→ **ASSIGNMENT**
Would you print exactly the lines that begin the listing and continue through the line holding "Each numbered row"? No pictures, please.

→ **EXERCISE INPUT**
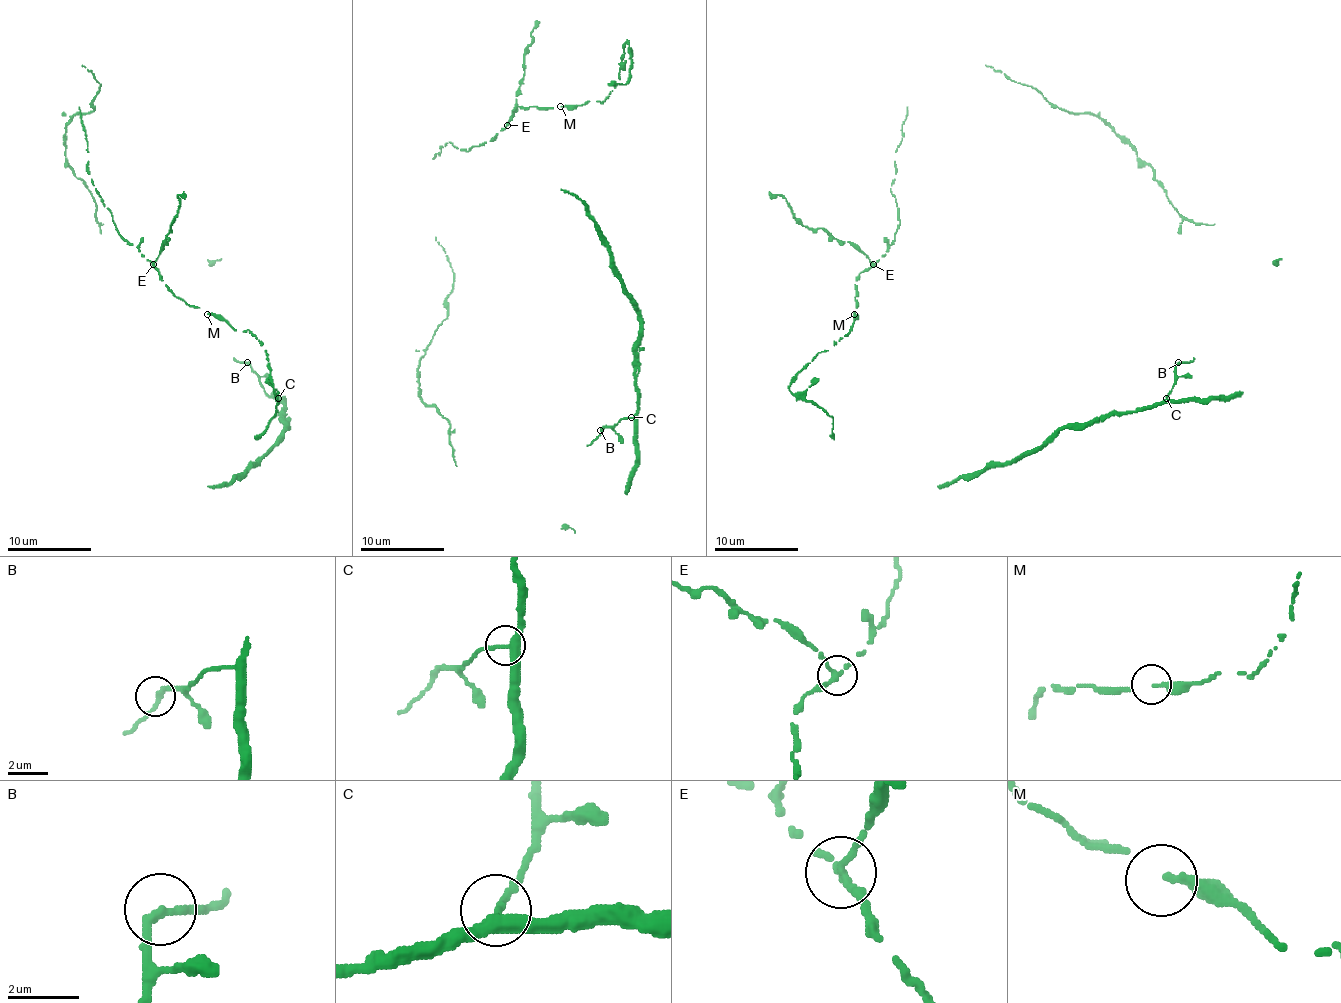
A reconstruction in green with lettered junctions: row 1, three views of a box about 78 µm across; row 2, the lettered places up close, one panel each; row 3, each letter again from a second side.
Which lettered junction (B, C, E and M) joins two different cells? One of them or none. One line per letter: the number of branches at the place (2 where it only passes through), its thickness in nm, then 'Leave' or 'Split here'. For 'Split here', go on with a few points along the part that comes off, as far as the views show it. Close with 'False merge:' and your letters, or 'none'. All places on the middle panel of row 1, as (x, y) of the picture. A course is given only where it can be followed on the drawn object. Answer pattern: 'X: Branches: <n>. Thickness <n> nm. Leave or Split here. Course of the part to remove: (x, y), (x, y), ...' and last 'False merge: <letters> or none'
B: Branches: 2. Thickness 240 nm. Leave
C: Branches: 3. Thickness 280 nm. Leave
E: Branches: 2. Thickness 240 nm. Split here. Course of the part to remove: (506, 124), (512, 118), (516, 91), (525, 72), (523, 56), (533, 41), (531, 33), (537, 20)
M: Branches: 2. Thickness 170 nm. Leave
False merge: E

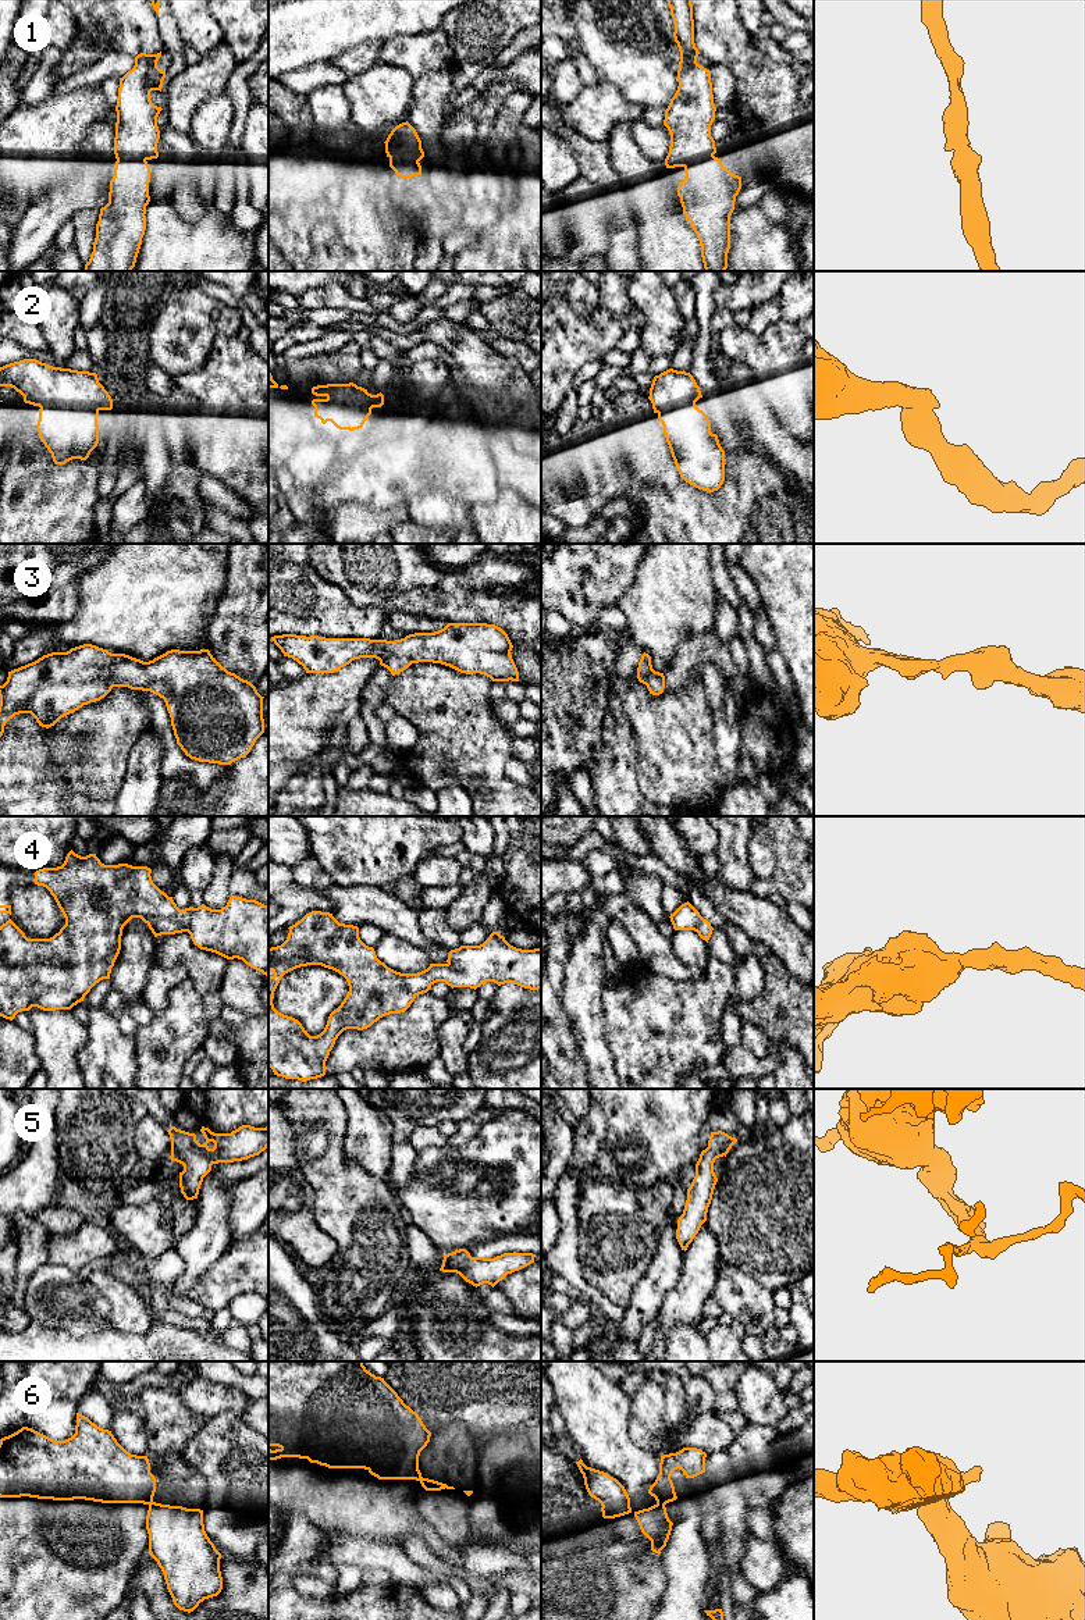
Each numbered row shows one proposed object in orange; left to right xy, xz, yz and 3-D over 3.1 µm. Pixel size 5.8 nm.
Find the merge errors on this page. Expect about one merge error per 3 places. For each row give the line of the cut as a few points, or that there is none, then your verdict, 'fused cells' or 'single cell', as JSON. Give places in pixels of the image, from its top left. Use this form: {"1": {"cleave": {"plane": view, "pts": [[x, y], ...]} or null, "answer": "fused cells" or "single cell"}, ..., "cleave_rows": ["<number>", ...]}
{"1": {"cleave": null, "answer": "single cell"}, "2": {"cleave": null, "answer": "single cell"}, "3": {"cleave": null, "answer": "single cell"}, "4": {"cleave": null, "answer": "single cell"}, "5": {"cleave": null, "answer": "single cell"}, "6": {"cleave": {"plane": "yz", "pts": [[665, 1503], [657, 1505]]}, "answer": "fused cells"}, "cleave_rows": ["6"]}

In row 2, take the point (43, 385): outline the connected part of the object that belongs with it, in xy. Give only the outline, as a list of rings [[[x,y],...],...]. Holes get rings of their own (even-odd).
[[[36,359],[0,367],[0,387],[14,388],[25,403],[40,407],[36,430],[56,464],[86,460],[99,444],[99,412],[113,409],[96,373],[53,367]]]

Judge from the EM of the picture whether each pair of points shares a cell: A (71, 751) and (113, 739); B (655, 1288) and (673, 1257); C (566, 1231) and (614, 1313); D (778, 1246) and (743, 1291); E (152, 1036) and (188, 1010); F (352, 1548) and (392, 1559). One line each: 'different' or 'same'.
A: same
B: same
C: same
D: different
E: same
F: same

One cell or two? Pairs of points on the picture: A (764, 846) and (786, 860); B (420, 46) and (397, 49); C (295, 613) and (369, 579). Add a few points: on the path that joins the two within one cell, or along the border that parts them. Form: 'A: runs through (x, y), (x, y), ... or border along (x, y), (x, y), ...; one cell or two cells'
A: border along (765, 830), (774, 853), (775, 871), (761, 879); two cells
B: runs through (415, 49), (402, 49); one cell
C: border along (316, 572), (335, 584), (358, 606), (372, 606); two cells

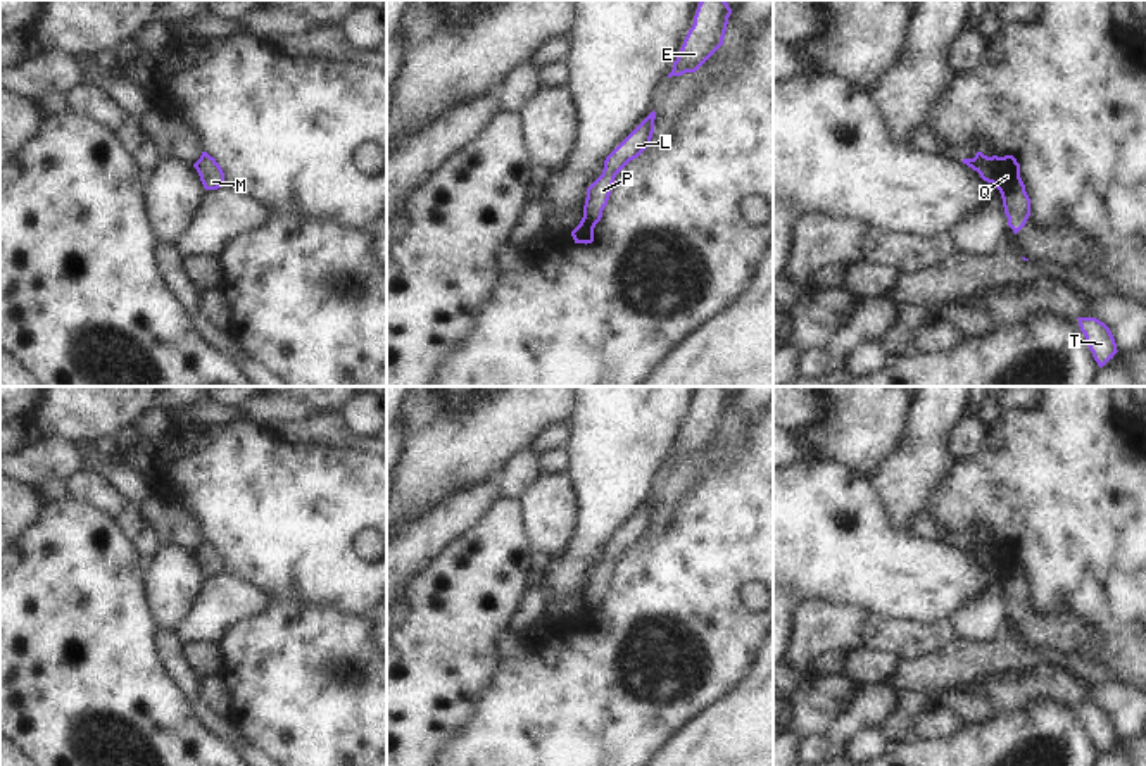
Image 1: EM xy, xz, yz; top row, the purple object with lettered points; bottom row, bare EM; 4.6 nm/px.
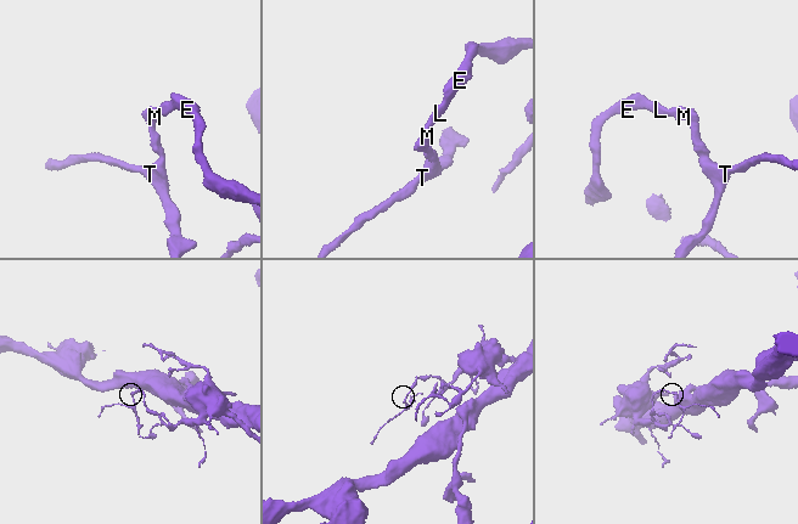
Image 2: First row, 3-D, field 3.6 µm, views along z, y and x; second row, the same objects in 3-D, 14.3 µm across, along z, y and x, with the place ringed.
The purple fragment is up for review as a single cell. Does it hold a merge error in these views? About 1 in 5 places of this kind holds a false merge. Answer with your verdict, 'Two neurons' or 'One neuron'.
One neuron.

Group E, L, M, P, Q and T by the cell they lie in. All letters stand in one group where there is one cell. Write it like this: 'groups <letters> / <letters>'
groups E L M P Q T

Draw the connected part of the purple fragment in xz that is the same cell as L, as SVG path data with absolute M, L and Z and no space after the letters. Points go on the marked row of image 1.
M652 110L604 160L602 174L587 188L583 217L571 231L575 243L592 243L594 228L608 205L616 174L649 145L654 133L656 112Z

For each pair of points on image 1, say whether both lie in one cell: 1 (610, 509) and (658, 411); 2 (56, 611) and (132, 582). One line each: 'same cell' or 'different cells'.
1: same cell
2: same cell

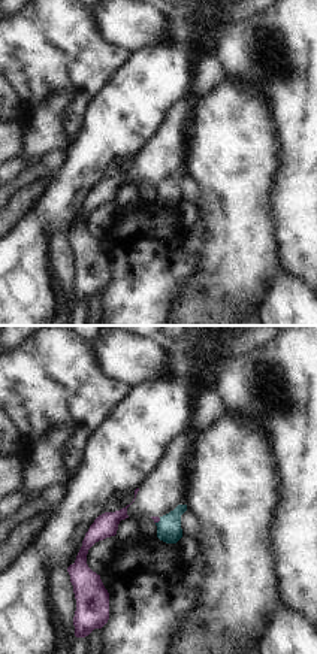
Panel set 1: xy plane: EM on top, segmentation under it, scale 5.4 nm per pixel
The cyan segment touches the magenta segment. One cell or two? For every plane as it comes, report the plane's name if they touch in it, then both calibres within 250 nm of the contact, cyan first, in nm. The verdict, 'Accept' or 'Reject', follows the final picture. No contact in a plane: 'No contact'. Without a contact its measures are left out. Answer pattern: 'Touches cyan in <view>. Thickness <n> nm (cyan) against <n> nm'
Touches cyan in xy. Thickness 130 nm (cyan) against 30 nm.

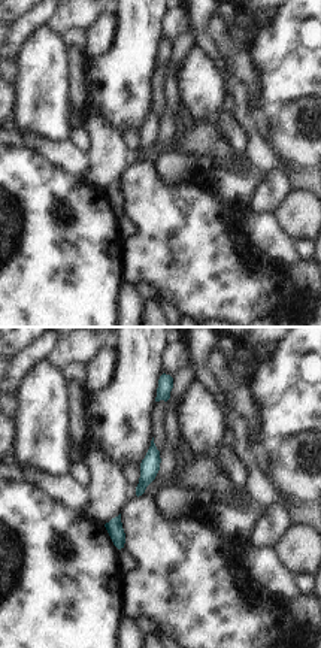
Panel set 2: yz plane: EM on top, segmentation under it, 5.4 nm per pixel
No contact.

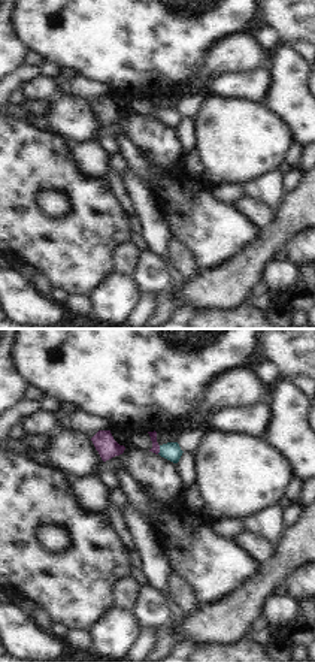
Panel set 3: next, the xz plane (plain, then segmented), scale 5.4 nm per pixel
Touches cyan in xz. Thickness 100 nm (cyan) against 50 nm.

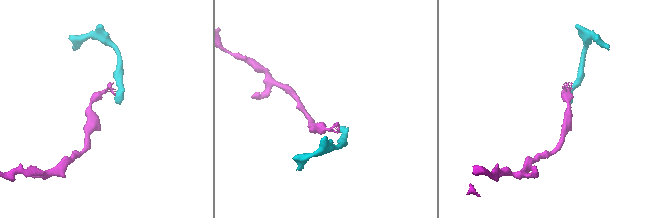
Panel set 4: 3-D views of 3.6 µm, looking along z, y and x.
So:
Reject.

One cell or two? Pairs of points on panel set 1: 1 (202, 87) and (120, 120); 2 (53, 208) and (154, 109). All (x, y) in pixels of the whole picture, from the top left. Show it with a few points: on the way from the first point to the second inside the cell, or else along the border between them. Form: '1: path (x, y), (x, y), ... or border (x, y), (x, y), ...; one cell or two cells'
1: border (196, 60), (192, 91), (171, 111), (168, 118); two cells
2: path (77, 182), (129, 129); one cell

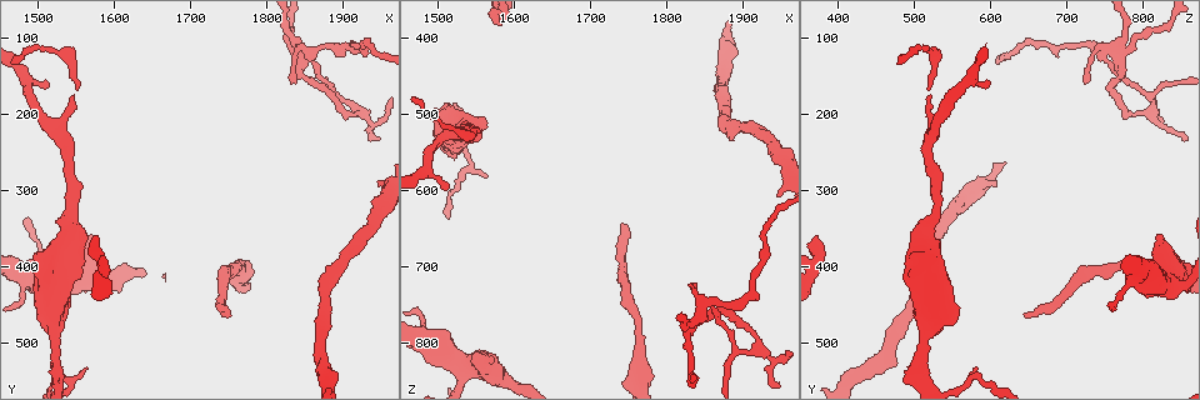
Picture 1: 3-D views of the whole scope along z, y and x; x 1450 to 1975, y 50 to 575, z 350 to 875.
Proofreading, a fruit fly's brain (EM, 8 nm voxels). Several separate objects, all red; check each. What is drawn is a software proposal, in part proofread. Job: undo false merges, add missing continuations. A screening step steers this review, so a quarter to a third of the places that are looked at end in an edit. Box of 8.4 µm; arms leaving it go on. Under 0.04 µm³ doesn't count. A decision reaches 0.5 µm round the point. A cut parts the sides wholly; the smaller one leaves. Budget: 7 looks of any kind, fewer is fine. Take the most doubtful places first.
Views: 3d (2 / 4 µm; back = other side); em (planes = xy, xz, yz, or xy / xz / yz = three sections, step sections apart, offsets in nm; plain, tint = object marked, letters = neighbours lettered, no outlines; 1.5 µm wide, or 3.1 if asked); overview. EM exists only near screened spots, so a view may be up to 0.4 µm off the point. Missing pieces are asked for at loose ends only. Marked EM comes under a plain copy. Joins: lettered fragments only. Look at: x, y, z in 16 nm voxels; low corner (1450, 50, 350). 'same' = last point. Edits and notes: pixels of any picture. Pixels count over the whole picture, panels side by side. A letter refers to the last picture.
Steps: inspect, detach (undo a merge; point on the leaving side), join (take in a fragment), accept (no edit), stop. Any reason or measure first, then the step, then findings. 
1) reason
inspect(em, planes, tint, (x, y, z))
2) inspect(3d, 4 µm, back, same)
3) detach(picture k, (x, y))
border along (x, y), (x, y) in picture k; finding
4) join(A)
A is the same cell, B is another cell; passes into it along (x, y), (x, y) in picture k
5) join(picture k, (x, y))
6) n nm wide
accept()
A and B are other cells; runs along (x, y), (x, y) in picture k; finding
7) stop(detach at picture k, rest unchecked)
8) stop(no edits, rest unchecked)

touches itself
inspect(em, planes, tint, (1915, 200, 790))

→ **REPLY**
A reconstruction in green with lettered junctions: row 1, three views of a box about 78 µm across; row 2, the lettered places up close, one panel each; row 3, each letter again from a second side.
Which lettered junction (B, C, E and M) joins two different cells? One of them or none. One line per letter: the number of branches at the place (2 where it only passes through), its thickness in nm, then 'Leave' or 'Split here'. For 'Split here', go on with a few points along the part that comes off, as far as the views show it. Close with 'False merge:' and your letters, or 'none'. All places on the middle panel of row 1, as (x, y) of the picture. A course is given only where it can be followed on the drawn object. Answer pattern: 'X: Branches: <n>. Thickness <n> nm. Leave or Split here. Course of the part to remove: (x, y), (x, y), ...' and last 'False merge: <letters> or none'
B: Branches: 2. Thickness 240 nm. Leave
C: Branches: 3. Thickness 280 nm. Leave
E: Branches: 2. Thickness 240 nm. Split here. Course of the part to remove: (506, 124), (512, 118), (516, 91), (525, 72), (523, 56), (533, 41), (531, 33), (537, 20)
M: Branches: 2. Thickness 170 nm. Leave
False merge: E

Each numbered row shows one proposed object in orange; left to right xy, xz, yz and 3-D over 3.1 µm. Pixel size 5.8 nm.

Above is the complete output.